### Transcribed page contents
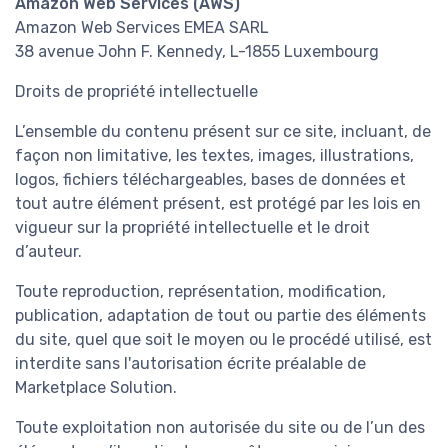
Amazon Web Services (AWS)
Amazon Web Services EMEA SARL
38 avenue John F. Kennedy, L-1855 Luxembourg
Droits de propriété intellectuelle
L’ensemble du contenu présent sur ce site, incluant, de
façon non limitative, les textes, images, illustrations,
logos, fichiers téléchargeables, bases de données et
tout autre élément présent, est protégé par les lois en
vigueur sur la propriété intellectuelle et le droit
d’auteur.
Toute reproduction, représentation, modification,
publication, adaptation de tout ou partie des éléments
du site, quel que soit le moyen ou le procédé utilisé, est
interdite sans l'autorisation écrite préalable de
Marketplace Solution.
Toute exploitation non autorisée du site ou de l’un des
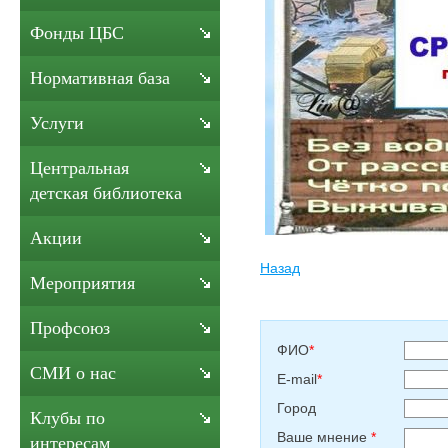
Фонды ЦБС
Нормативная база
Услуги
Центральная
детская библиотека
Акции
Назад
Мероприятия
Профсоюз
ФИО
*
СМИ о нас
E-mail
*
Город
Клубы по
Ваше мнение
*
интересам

==

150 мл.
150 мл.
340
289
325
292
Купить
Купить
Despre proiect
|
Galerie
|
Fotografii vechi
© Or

==

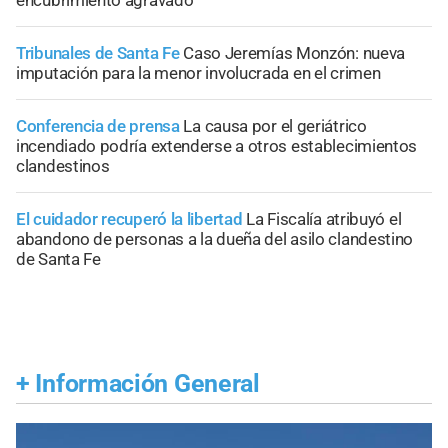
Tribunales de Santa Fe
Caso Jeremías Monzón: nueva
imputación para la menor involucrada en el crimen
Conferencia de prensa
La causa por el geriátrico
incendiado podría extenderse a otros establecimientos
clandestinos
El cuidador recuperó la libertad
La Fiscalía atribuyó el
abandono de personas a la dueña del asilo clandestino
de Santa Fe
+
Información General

### EXERCISE
Copy task for the entries above: every line with the string "Toute".

### RESPONSE TO THIS EXERCISE
Toute reproduction, représentation, modification,
Toute exploitation non autorisée du site ou de l’un des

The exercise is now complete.